In the early 1970s, he received a Rockefeller Foundation grant to participate in a program designed to increase minority superintendents in urban school districts. At that time, of the 15,000 school districts in the country, only two had Black superintendents.
After completing this program, the Portland School District hired him as Assistant Superintendent in 1972, a position he held until his retirement in 1992. During this period, Ernie became a charter member of the National Alliance of Black School Educators (NABSE). In 1979, he was elected to the presidency of that organization. He later founded the Oregon Alliance of Black School Educators, which remains active as an affiliate of NABSE.
In Portland, Ernie continued to pursue his passion for golf and tennis. He joined the Black-owned Portland Athletic Club, and was taught tennis by Jack Neer who teaches there to this day. “I credit Jack,” he says, “with converting my backhand from mere defense to an offensive weapon.” Ernie was also a long-term member of the Sunset Athletic Club in Northwest Portland.

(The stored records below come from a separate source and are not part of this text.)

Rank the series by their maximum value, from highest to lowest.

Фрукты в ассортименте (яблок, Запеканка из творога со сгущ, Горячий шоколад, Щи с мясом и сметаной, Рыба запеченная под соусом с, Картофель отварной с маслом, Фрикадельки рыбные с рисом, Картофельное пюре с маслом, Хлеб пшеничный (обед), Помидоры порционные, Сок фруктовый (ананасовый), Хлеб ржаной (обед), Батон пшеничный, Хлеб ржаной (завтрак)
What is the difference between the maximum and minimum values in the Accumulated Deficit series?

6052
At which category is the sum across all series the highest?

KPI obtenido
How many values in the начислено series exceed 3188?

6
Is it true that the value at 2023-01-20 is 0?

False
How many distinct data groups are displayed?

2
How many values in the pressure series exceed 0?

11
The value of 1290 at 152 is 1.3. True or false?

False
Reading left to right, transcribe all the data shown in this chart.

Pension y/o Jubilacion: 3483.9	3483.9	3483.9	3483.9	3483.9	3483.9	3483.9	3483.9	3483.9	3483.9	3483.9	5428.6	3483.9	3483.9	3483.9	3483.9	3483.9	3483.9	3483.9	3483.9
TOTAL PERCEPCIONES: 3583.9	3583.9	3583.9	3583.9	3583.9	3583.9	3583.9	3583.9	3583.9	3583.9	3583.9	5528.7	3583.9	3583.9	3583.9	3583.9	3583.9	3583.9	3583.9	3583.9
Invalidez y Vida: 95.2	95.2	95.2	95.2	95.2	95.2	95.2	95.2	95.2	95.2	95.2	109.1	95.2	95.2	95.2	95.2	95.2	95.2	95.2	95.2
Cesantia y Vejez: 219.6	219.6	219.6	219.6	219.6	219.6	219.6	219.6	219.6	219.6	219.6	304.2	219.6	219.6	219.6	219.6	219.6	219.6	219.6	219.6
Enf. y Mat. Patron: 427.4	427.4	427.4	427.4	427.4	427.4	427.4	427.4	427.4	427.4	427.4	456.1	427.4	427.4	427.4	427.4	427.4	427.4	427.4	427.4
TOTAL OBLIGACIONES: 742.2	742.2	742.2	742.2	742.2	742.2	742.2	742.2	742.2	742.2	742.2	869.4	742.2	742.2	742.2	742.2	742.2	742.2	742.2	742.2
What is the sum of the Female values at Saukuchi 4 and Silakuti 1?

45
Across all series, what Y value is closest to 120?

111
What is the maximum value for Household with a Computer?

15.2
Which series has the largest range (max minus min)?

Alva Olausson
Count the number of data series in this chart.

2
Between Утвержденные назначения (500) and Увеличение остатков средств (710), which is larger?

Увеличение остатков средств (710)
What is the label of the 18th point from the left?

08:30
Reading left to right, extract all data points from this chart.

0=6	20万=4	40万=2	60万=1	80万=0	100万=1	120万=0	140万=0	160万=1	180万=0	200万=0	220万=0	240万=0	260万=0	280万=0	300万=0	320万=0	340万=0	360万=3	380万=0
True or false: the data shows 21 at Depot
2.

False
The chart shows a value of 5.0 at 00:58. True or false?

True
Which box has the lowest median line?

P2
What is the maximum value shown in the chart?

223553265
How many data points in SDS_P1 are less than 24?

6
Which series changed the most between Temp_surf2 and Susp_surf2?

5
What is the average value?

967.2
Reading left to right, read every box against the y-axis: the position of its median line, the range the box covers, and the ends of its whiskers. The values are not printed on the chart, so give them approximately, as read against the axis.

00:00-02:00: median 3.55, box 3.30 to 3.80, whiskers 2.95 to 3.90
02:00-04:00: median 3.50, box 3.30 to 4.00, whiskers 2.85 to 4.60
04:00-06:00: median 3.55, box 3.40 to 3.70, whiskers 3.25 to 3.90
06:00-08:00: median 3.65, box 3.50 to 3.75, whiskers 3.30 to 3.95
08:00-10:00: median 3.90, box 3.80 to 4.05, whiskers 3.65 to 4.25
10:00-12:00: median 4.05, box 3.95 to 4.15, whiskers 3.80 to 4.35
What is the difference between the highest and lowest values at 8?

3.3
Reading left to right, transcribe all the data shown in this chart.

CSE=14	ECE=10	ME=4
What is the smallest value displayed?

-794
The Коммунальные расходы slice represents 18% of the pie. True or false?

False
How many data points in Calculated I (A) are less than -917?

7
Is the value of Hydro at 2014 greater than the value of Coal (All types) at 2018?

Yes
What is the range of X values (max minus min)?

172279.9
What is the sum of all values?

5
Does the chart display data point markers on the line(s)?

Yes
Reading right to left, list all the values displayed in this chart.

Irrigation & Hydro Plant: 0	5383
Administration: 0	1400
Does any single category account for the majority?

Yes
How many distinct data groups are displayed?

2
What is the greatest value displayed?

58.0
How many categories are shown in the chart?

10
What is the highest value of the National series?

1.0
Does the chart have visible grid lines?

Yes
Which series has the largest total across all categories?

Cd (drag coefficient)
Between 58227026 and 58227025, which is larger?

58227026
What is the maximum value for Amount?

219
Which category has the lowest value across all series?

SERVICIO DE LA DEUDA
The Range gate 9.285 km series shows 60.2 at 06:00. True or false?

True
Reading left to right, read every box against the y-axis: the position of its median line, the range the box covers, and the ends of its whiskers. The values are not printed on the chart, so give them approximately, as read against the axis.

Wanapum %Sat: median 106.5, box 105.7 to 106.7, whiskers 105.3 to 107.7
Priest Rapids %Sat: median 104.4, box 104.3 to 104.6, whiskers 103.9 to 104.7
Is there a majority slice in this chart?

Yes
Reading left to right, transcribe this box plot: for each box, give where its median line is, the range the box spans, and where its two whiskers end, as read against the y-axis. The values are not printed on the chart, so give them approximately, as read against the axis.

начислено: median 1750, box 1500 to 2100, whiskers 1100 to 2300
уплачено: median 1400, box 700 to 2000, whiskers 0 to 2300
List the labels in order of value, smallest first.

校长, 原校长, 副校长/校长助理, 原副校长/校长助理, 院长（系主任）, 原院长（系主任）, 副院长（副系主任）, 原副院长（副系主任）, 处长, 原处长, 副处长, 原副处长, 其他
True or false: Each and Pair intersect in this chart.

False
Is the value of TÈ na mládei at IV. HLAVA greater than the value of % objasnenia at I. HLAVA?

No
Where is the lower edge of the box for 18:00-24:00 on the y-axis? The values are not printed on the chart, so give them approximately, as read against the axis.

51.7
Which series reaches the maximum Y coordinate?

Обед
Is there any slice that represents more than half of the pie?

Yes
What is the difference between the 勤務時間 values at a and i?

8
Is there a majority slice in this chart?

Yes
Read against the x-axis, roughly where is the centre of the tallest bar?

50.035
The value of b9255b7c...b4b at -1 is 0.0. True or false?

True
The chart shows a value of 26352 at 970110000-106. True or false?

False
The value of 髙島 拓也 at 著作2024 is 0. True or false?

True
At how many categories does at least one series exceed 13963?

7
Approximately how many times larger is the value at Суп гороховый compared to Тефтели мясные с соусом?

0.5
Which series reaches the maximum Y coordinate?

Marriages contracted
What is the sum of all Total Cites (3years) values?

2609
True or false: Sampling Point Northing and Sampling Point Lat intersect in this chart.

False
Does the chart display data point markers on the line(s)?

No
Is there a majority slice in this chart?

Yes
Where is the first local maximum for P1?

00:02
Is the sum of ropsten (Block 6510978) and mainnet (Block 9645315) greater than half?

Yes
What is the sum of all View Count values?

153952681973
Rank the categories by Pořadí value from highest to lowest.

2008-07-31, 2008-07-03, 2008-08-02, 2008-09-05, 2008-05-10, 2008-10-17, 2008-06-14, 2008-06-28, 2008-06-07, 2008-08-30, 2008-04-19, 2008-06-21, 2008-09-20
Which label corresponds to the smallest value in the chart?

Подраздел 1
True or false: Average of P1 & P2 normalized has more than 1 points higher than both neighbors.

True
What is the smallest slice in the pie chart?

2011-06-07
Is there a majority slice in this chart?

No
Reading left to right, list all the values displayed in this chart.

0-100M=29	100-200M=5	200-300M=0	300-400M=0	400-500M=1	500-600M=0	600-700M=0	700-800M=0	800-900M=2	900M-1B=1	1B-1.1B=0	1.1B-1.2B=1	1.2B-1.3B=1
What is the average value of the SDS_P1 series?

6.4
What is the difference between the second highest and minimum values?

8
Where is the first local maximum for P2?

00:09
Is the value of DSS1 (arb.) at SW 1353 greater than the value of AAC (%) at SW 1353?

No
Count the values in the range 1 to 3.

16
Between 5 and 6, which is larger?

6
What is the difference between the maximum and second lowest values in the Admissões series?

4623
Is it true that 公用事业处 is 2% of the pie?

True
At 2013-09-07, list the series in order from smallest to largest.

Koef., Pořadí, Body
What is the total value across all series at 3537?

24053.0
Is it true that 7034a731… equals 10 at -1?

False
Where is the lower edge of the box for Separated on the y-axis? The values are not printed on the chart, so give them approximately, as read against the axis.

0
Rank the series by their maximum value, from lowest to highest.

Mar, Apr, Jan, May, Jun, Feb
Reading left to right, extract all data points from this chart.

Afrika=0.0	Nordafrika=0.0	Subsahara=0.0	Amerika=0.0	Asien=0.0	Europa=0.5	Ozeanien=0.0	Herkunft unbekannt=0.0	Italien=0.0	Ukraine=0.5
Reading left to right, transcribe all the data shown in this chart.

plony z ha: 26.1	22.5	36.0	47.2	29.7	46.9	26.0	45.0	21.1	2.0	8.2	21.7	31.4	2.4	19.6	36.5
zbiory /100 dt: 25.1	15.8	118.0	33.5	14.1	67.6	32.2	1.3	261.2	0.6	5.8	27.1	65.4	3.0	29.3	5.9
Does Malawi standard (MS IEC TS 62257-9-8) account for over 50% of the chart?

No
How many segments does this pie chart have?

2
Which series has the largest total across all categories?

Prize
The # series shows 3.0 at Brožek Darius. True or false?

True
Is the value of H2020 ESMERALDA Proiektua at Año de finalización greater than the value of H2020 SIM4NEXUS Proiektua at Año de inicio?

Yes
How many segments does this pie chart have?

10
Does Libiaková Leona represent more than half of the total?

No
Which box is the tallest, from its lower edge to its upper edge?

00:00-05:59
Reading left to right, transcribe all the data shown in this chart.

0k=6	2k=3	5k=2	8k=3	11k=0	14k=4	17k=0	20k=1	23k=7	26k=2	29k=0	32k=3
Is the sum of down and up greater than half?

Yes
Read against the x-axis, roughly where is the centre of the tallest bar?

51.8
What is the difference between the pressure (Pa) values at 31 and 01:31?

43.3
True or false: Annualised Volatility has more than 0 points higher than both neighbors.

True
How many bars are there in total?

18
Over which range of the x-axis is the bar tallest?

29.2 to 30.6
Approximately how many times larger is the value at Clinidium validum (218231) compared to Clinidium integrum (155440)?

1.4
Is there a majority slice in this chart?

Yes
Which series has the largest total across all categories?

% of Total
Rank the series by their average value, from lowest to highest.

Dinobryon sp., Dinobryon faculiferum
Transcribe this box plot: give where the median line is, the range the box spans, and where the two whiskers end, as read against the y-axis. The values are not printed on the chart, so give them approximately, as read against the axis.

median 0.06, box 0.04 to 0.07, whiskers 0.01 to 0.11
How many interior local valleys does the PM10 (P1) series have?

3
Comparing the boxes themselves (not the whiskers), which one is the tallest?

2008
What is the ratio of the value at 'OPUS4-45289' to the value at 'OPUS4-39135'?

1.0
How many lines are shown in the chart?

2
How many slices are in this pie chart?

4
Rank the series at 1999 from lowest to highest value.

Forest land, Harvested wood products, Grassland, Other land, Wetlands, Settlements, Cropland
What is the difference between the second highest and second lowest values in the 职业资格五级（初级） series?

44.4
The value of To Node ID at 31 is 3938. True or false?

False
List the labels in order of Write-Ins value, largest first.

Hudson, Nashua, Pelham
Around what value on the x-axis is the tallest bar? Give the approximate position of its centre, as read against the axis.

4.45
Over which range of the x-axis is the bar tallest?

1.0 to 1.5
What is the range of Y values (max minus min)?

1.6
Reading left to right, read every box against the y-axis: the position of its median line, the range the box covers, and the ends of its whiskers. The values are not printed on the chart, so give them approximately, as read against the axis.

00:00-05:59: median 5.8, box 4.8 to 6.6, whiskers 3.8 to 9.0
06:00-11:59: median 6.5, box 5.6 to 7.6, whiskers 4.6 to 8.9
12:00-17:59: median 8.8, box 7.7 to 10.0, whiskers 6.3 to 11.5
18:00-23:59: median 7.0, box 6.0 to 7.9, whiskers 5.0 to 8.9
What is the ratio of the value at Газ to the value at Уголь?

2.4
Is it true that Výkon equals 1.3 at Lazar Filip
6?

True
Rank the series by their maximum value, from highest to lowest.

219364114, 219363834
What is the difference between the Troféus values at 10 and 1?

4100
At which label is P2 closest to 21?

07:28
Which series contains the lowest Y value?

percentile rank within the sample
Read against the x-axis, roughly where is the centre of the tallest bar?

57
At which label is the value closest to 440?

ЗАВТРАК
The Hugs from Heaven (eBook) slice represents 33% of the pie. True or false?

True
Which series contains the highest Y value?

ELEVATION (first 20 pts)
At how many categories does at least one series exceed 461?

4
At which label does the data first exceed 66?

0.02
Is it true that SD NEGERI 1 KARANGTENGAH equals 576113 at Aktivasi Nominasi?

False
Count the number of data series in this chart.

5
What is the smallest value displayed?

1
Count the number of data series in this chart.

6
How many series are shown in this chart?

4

As an African American recreational tennis player, civil rights activist and tennis fan, Ernie observed how few the opportunities were for poor minorities to learn the sport. He became determined to make a difference. As a member of the USTA National Committee on Minority Participation, he helped found the Portland Afterschool Tennis Program, which subsequently became Portland Tennis & Education, a nonprofit organization providing K-12 kids from low-income families year-round group tennis instruction, one-on-one tutoring, life skills instruction, and parent advocacy and training. Now housed at St. Johns Racquet Center, the program operates through a long-term leasing arrangement with the City of Portland.
An energetic 95, Ernie maintains emeritus director positions on three organizations he founded: Portland Tennis and Education, Oregon Alliance of Black School Educators and Building Blocks 2 Success (A STEM program for children). He remains passionate about creating opportunities for people of color and others in challenging economic circumstances to develop a love of both tennis and education.